WHAT YOU NEED TO DO:
**1)** Answer the following questions using the excerpt on identity types, labeling each answer with the matching letter.
(a) Into what did Martin Löf initially try to reflect all identity proofs?
(b) Which theorem prover is given as imposing the uniqueness of identity proofs as an axiom, and what is that axiom called?
(c) In Haskell, what is the type of a type called, and how is it denoted?
**2)** Extend the excerpt on identity types and universes, beginning immediately after its final sentence.

EXCERPT TO READ:
--------
Previously: Modeling Identity Types.

On first viewing, the identity type seems odd. Does it make sense to replace the traditional yes/no equality predicate with an elaborate type of equality proofs? In fact the father or modern type theory Martin Löf had his doubts, and initially tried to reflect all identity proofs into more basic judgmental or definitional equalities. This turned out to be too restrictive for many applications.

Still, some modern theorem provers like Lean impose the uniqueness of identity proofs (UIP) condition as an axiom. This so called axiom K states that reflexivity:

\text{refl} (a) : \text{Id}_A (a, a)

is the only possible proof of equality. Two things are equal if they are the same thing, otherwise they’re not. This works for most common data types.

Universes

There is, however, a much more interesting use case for non-trivial identity types. This happens when we apply equality to types themselves.

Since type theory is all about types, the question naturally arises, what is a type of a type? In Haskell, we call it a kind and denote as Type (or *, in legacy code).
--------
DATA SEGMENT:
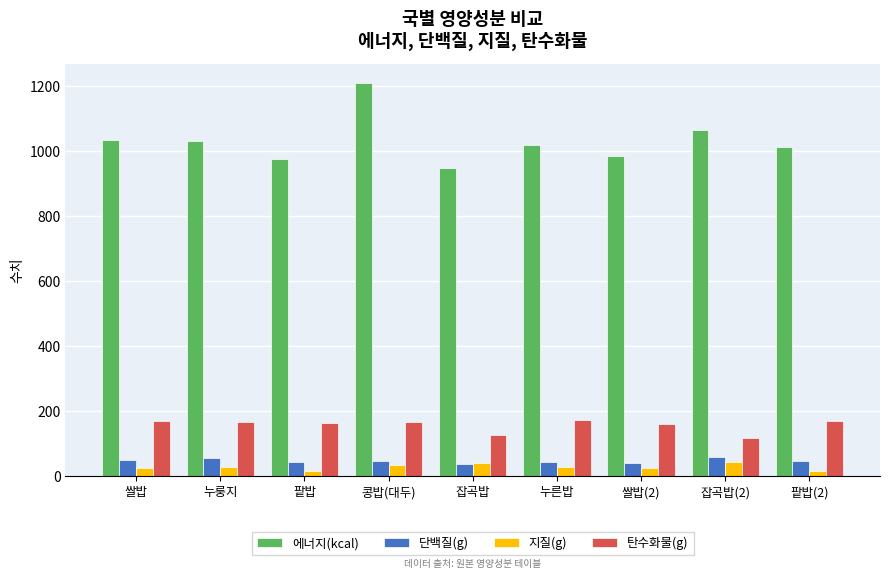

What is the difference between the 탄수화물(g) values at 잡곡밥 and 쌀밥(2)?

34.7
--------
RESPONSES TO THE TASKS:
**1)**
(a) Into more basic judgmental or definitional equalities.
(b) Lean; the axiom is called axiom K.
(c) It is called a kind, and it is denoted Type (or *, in legacy code).

**2)**
In type theory we say that types form a universe. In Agda, the lowest such universe, U_0, is called Type l-zero (level zero), often abbreviated to Type. Of course, this begs the next question, what is the type of Type? Well, Type is a member of the next universe U_1, and so on, ad infinitum.

But if Type is a type then, like all types, it must be equipped with its own identity type. In other words, we should be albe to compare types for equality. The most obvious choice would be to say that two types are equal if they are isomorphic. We define an isomorphism as a pair of functions that are the inverse of each other. This makes perfect sense for sets, but we don’t want to treat types as sets. Types have more structure: every type comes equipped with its own identity type.

Equivalences

We’ve seen before that to model identity types we may look at homotopy theory. We model types as topological spaces and equality as continuous paths between points. The notion of isomorphism is too strong for comparing such spaces. What we need is an equivalence, which is an isomorphism modulo equality.

Indeed, we don’t need the round trip to land us exactly where we started — it’s enough that we land at a point that is equal to the original point. Here, equal means: there is a path that connects these two points. And once we have loosened the definition of what an inverse is, there is no reason to insist that the right inverse be the same as the left inverse. We can as well use two different functions, g and h.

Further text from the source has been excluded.